_201.DOCX | страница 59
В квартире потом поселился кто-то из домоуправления: "А ещё говорили, здесь жил интеллигент… И дырки от гвоздей в стенах. Вот сколько дыр. Кто оплатит ремонт?".
Это – предпоследний этаж дома, на котором светятся цифры 1941. На доме через дорогу – 1945. Площадь называется Площадью Победы. Теперь на доме с цифрами 1941 висит мемориальная доска: "Здесь жил Сергей Параджанов…". А мне вспомнилось, как однажды Сергей принёс кому-то туфли. Срочно надо продать, деньги нужны.
– Сколько стоят?
– Тридцать.
– Но здесь написано: 27 руб.
– Ну и что? Их носил Параджанов. Наносил ещё на три рубля.
Открытие мемориальной доски проходит сутолочно. Место многолюдное: универмаг рядом, несколько троллейбусных остановок, трамвайное пересечение, а на первом этаже дома кафе "Вареничная", возле которого всегда ютятся выпивающие. И эта толпа перед подъездом перегородила тротуар. Цветы, речи. Жильцы тревожно выглядывают из окон: что случилось опять? Из "Вареничной" выходит женщина в наколке и фартуке официантки. Взгляд на доску: "А-а… Сергей Иосифович".
– Вы его знали?
– А кто его не знал? Такого больше нет. Он приходил к нам часто. Иногда со знакомыми, иногда один. Мы ему отпускали в долг. А однажды принёс связку подсолнухов – длинных-предлинных. Долго искал, куда поставить, ходил по залу, а потом воткнул в урну возле кассы. Они что-то долго не вяли. Что говорить? Теперь уж все про него говорят…
Взглянула ещё раз на доску:
– Что-то он мне не похож здесь…
И ушла.
Незадолго до смерти Сергей попросил своего друга-скульптора вылепить его голову с чашей-выемкой в затылке. Пусть там собирается дождевая вода, и пусть её пьют птицы.
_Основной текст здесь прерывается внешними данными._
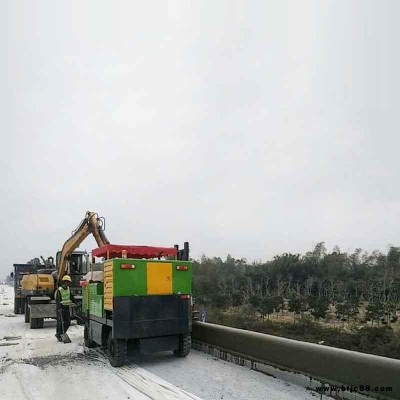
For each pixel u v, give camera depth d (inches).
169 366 275.6
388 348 927.0
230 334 285.6
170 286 296.8
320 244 2564.0
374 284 1727.4
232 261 2632.9
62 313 416.8
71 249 577.6
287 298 1881.2
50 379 249.6
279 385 219.8
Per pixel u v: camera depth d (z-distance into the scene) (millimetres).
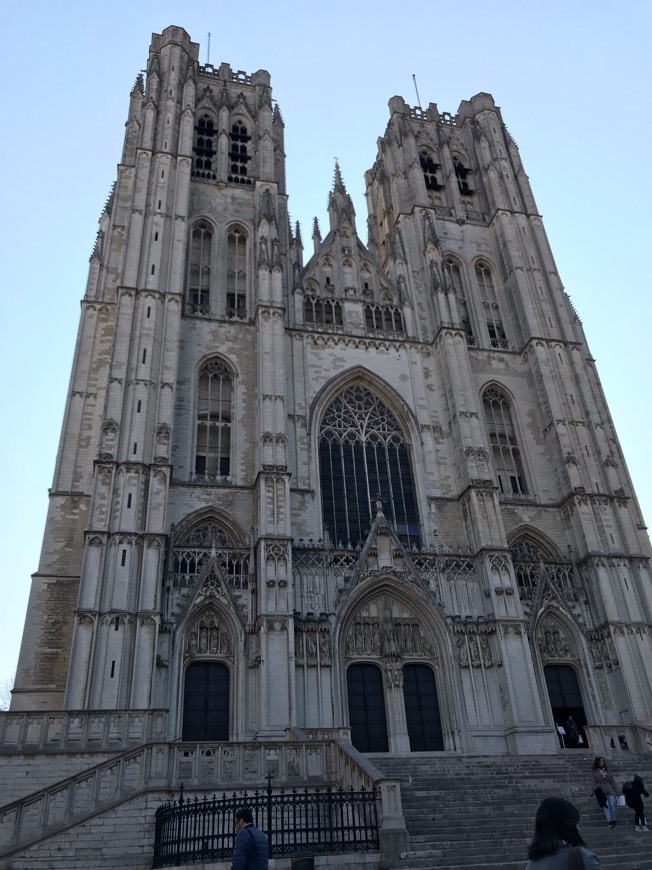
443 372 66000
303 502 57031
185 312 64375
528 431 66750
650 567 61875
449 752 48250
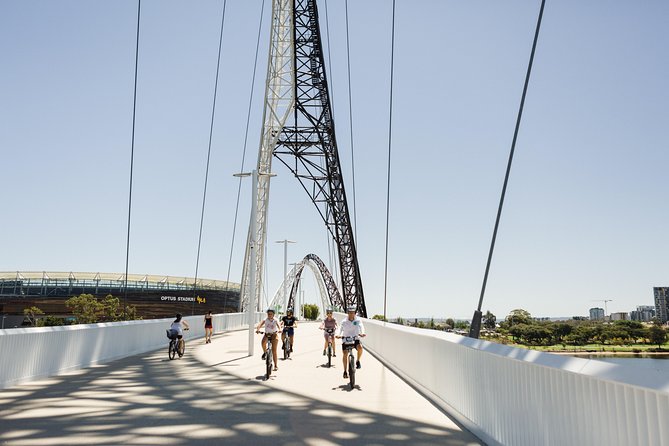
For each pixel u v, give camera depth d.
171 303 77.75
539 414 5.39
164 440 6.66
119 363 16.45
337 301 92.00
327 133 56.28
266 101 51.22
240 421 7.84
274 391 10.81
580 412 4.61
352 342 12.07
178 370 14.52
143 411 8.63
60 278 75.62
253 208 20.52
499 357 6.48
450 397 8.64
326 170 57.62
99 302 71.06
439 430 7.34
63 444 6.43
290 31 48.06
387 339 16.59
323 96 56.09
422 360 11.05
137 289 78.69
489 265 9.05
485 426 6.91
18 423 7.64
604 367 4.32
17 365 11.79
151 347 21.66
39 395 10.22
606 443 4.21
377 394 10.47
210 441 6.62
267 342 14.10
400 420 7.98
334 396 10.20
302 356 18.70
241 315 43.41
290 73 50.72
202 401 9.59
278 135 53.06
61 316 72.81
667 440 3.54
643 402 3.79
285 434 7.03
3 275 77.88
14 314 71.38
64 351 14.10
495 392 6.59
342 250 58.94
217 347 22.97
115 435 6.90
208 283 90.50
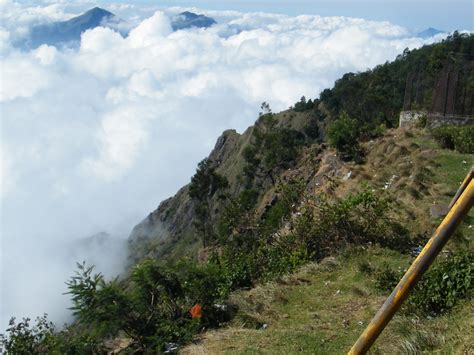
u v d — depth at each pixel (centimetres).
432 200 1555
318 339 836
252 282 1339
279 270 1338
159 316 1002
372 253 1255
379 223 1422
Ничего не уходит из зрения. Разве что суета. Время лишь добавляет точности. Теперь, когда мы живём "через сто лет" (он говорил: "Через сто, когда мне будет сто тридцать, сто сорок, сто пятьдесят… вы увидите…"), так вот, теперь мы видим: то, что тогда звучало парадоксом, фантазией, а иногда и фарсом, оказалось обыкновенной правдой. Без логики, без доказательств. Самой правдой. Вижу вокруг него карусель, приводимую в движение самим фактом его жизни. А он один и неподвижен. И взгляд его пронзителен и точен, как тогда, когда он впервые распахнул передо мной дверь.